## [DATA FOR ANALYSIS]
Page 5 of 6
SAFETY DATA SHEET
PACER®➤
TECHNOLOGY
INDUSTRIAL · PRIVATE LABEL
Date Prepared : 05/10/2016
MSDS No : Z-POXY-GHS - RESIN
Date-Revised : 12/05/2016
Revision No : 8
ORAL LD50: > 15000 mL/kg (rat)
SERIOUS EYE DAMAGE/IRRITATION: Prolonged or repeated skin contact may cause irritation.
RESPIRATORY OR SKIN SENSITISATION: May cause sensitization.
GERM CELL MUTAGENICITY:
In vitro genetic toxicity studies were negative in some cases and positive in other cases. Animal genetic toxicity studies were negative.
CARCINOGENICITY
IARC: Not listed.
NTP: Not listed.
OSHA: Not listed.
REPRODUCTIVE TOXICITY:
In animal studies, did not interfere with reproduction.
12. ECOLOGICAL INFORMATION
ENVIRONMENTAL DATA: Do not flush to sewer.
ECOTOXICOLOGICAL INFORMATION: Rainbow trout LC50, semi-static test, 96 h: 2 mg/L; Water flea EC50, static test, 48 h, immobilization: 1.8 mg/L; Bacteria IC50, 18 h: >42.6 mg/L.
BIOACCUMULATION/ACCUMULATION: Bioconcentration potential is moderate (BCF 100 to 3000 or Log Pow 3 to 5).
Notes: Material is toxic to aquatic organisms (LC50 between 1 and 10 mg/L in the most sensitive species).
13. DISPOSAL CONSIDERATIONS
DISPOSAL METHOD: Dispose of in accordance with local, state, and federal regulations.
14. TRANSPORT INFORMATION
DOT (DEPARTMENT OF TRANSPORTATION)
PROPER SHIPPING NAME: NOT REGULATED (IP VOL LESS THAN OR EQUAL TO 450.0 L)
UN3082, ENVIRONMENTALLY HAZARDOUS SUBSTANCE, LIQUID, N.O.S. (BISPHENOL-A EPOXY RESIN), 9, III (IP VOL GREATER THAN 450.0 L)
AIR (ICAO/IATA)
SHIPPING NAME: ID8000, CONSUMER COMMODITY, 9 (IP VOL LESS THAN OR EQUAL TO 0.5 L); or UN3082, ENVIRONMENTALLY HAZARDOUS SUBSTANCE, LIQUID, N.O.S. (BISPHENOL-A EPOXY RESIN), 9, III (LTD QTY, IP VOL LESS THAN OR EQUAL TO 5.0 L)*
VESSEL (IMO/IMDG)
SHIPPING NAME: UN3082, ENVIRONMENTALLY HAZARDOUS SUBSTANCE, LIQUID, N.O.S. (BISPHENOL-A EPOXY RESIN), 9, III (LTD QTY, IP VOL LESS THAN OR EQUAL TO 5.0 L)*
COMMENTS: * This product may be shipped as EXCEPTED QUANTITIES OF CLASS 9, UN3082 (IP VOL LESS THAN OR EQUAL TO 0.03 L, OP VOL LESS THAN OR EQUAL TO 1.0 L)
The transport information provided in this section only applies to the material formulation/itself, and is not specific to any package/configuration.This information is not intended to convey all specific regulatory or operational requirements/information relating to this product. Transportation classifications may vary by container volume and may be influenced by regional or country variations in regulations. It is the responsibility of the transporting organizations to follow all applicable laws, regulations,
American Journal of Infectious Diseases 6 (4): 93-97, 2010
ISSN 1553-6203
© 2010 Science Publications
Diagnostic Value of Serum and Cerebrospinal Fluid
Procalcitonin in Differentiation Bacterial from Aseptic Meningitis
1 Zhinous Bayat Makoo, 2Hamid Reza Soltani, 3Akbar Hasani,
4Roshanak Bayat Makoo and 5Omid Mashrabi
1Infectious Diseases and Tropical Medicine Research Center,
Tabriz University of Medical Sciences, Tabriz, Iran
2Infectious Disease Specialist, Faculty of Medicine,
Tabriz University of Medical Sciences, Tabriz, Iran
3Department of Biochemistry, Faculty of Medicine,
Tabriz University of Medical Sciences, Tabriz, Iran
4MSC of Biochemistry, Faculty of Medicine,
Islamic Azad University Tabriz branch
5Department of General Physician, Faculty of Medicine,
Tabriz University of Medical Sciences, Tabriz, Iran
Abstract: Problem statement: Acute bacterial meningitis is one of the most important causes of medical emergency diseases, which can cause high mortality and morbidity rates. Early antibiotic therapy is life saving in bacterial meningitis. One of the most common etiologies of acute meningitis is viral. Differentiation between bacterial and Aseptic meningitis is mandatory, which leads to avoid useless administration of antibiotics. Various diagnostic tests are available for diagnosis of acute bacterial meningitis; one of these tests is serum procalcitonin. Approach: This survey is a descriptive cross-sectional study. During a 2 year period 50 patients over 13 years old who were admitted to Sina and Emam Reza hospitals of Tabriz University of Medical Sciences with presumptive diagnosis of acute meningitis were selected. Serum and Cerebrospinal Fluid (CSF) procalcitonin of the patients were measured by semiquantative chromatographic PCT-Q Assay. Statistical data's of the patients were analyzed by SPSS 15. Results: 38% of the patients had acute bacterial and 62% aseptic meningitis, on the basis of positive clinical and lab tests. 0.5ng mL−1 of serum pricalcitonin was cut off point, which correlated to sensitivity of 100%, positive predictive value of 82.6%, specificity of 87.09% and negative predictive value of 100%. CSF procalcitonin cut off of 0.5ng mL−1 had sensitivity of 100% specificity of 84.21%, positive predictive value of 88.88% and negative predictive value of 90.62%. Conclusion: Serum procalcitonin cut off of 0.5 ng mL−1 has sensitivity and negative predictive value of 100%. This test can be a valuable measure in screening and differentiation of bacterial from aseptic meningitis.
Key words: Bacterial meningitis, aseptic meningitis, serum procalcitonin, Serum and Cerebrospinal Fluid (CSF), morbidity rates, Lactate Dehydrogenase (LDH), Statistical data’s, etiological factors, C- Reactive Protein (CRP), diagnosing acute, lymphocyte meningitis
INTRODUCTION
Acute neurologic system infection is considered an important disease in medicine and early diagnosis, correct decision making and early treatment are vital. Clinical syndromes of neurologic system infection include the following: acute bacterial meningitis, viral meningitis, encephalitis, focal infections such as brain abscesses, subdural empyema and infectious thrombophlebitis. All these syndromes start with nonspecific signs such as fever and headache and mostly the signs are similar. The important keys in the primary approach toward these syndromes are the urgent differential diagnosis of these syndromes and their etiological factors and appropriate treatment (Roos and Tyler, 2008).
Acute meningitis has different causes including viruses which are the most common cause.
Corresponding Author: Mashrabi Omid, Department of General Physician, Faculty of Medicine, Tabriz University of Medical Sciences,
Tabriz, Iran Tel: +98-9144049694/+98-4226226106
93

## [PROBLEM DETAILS]
Above this instruction are the records; retype exactly the lines from the one containing "Notes: Material is" up to and including the one containing "AIR (ICAO/IATA)".

## [REPLY TO THE TASK]
Notes: Material is toxic to aquatic organisms (LC50 between 1 and 10 mg/L in the most sensitive species).
13. DISPOSAL CONSIDERATIONS
DISPOSAL METHOD: Dispose of in accordance with local, state, and federal regulations.
14. TRANSPORT INFORMATION
DOT (DEPARTMENT OF TRANSPORTATION)
PROPER SHIPPING NAME: NOT REGULATED (IP VOL LESS THAN OR EQUAL TO 450.0 L)
UN3082, ENVIRONMENTALLY HAZARDOUS SUBSTANCE, LIQUID, N.O.S. (BISPHENOL-A EPOXY RESIN), 9, III (IP VOL GREATER THAN 450.0 L)
AIR (ICAO/IATA)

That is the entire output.